Thank you to all of you who came out to our pumpkin pick-up weekend.  We had a great time seeing you, sharing food with you and watching the kids (and adults) having fun choosing the perfect pumpkin for carving.  Congratulations to our three “guess the weight, win the pumpkin” winners: Kym on Saturday (63.8 Lbs.), Justin on Sunday (40.8 Lbs.) and Neil who won the largest pumpkin (124.8 Lbs.). All three winners’ guesses were within a pound of the actual weight.

We love Kabocha squash.  It has a wonderfully flaky and tasty flesh that is very similar to sweet potato. You can substitute it for sweet potato in most recipes or simply bake it as outlined below.

BAKED KABOCHA SQUASH

After removing the seeds, cut the halves into thin wedges either with the skin on or off.   Sprinkle them with olive oil, salt, and black pepper.  Bake in a hot oven (4000) until browned on one side.  Turn the wedges over to brown evenly.  You can eat them hot, let them cool as a snack or use them as the basis for a pureed squash soup such as the one below.

SQUASH LEEK SOUP

Here is a wonderfully simple recipe that marries the flavors of leeks and squash. It makes a rich but low-calorie soup that warms you up on wet fall days.  Bake a winter squash, when the flesh is tender scoop it out and set aside.  Sauté one large or two small leeks in a little olive oil until translucent and tender.  At the same time bring four cups of stock (vegetable or chicken) or water to a boil.  Add the leeks and the flesh of the squash to the stock; season with herbs (salt, pepper, bay, thyme, dill or any combination) and bring to a boil again.  Take the soup off the heat and allow it to cool a bit.  Puree the soup in a blender and serve with sour cream or yogurt garnish.

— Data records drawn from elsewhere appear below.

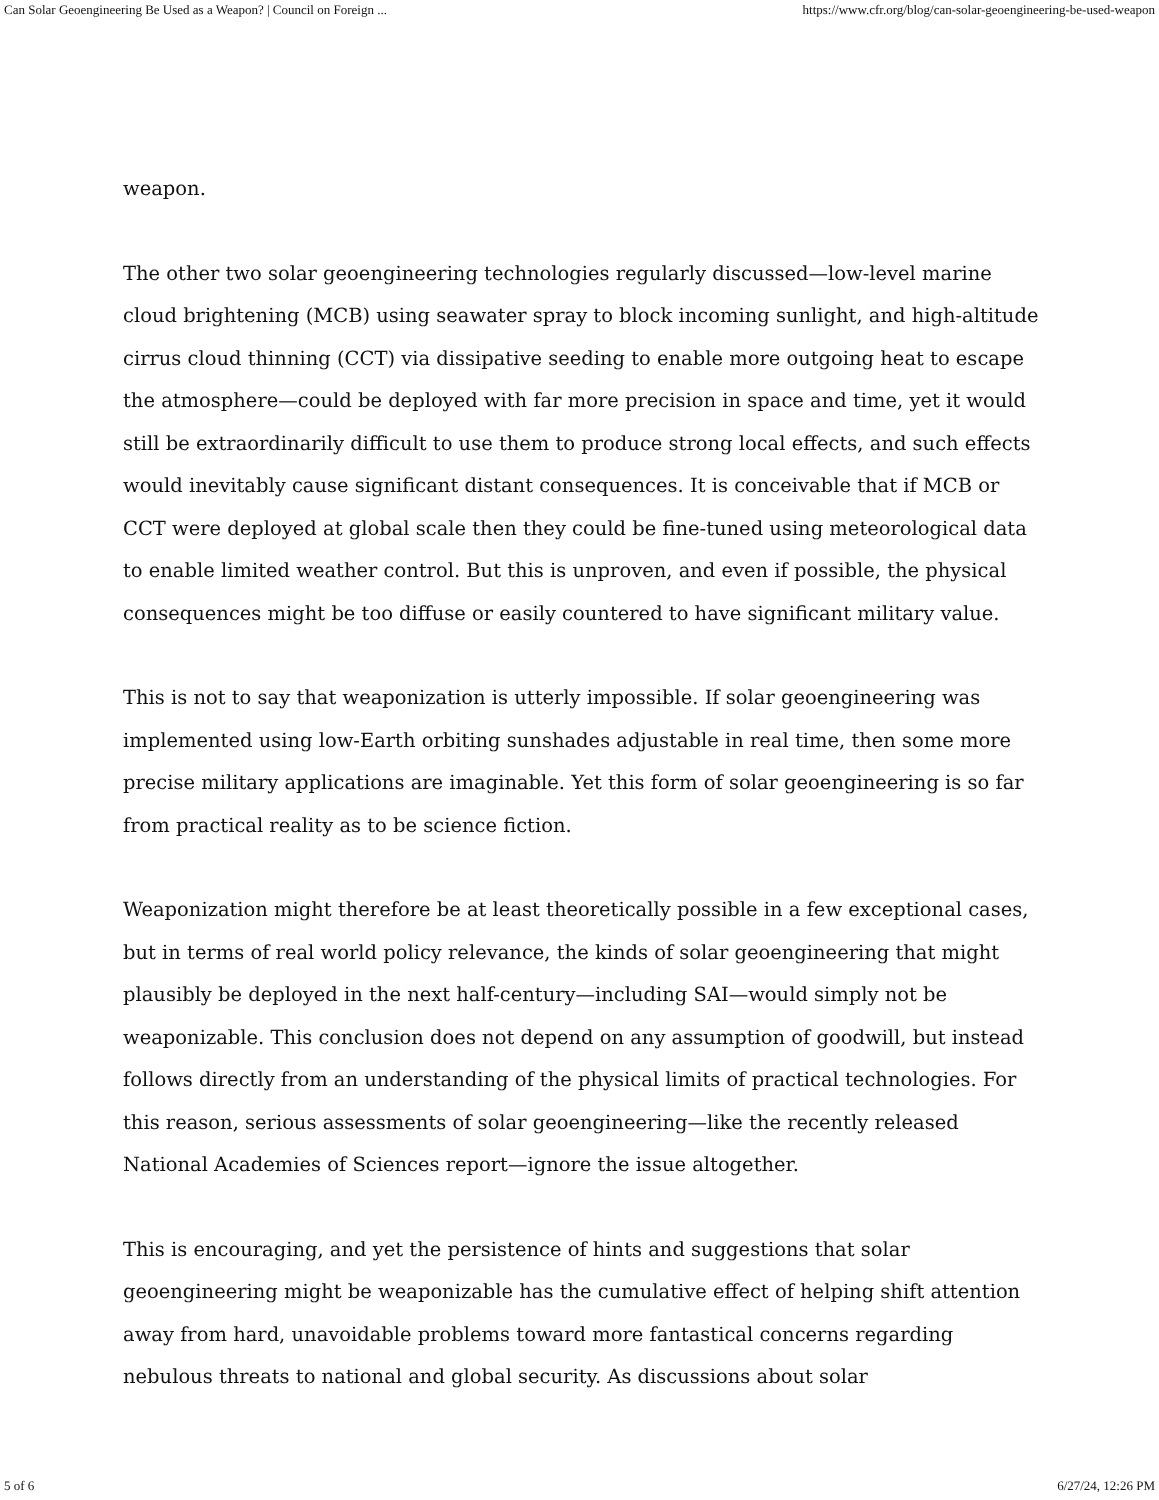Can Solar Geoengineering Be Used as a Weapon? | Council on Foreign ... https://www.cfr.org/blog/can-solar-geoengineering-be-used-weapon
weapon.
The other two solar geoengineering technologies regularly discussed—low-level marine cloud brightening (MCB) using seawater spray to block incoming sunlight, and high-altitude cirrus cloud thinning (CCT) via dissipative seeding to enable more outgoing heat to escape the atmosphere—could be deployed with far more precision in space and time, yet it would still be extraordinarily difficult to use them to produce strong local effects, and such effects would inevitably cause significant distant consequences. It is conceivable that if MCB or CCT were deployed at global scale then they could be fine-tuned using meteorological data to enable limited weather control. But this is unproven, and even if possible, the physical consequences might be too diffuse or easily countered to have significant military value.
This is not to say that weaponization is utterly impossible. If solar geoengineering was implemented using low-Earth orbiting sunshades adjustable in real time, then some more precise military applications are imaginable. Yet this form of solar geoengineering is so far from practical reality as to be science fiction.
Weaponization might therefore be at least theoretically possible in a few exceptional cases, but in terms of real world policy relevance, the kinds of solar geoengineering that might plausibly be deployed in the next half-century—including SAI—would simply not be weaponizable. This conclusion does not depend on any assumption of goodwill, but instead follows directly from an understanding of the physical limits of practical technologies. For this reason, serious assessments of solar geoengineering—like the recently released National Academies of Sciences report—ignore the issue altogether.
This is encouraging, and yet the persistence of hints and suggestions that solar geoengineering might be weaponizable has the cumulative effect of helping shift attention away from hard, unavoidable problems toward more fantastical concerns regarding nebulous threats to national and global security. As discussions about solar
5 of 6 6/27/24, 12:26 PM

The turn in the weather has been the final blow to our tomatoes.  The vines have succumbed to late blight and will not be ripening any more fruit.  For those of us who love green tomatoes, this is not a sad situation, it is an opportunity to make some of our favorite dishes like theses:

FRIED GREEN TOMATOES

Fried green tomatoes are extremely easy to make.

On a plate or in a shallow bowl, beat 1-2 eggs.  Cut green tomatoes approx. ¼ to ½ inch thick, dip in egg, coat with bread crumbs and fry in a small amount of butter.  Squeeze the juice of one lemon over the fried slices and serve

CREAM OF GREEN TOMATO SOUP

Base:

3 onions

10 green tomatoes

1 cup chicken or vegetable stock

4 Tbs butter

For each 2 cups of base, add:

1 ½ cups half-and-half

2 tsp sugar

1 tsp salt

Cut onions and cook slowly in butter in a large heavy pot.  When they are soft, add cut, cored but not peeled tomatoes.  Cook slowly for 30 minutes, cover pot and cook an additional 30 minutes.  Add broth and pass the soup through a strainer or food mill to remove the seeds and skin.  This is the base of the soup, which can be frozen for later use.

When ready to use, stir in half-and-half, sugar and salt.  Taste and adjust seasoning as needed.  Serve hot or chilled topped with a Tbsp. of sour cream.  From Classic American Food Without Fuss by McCullough and Witt.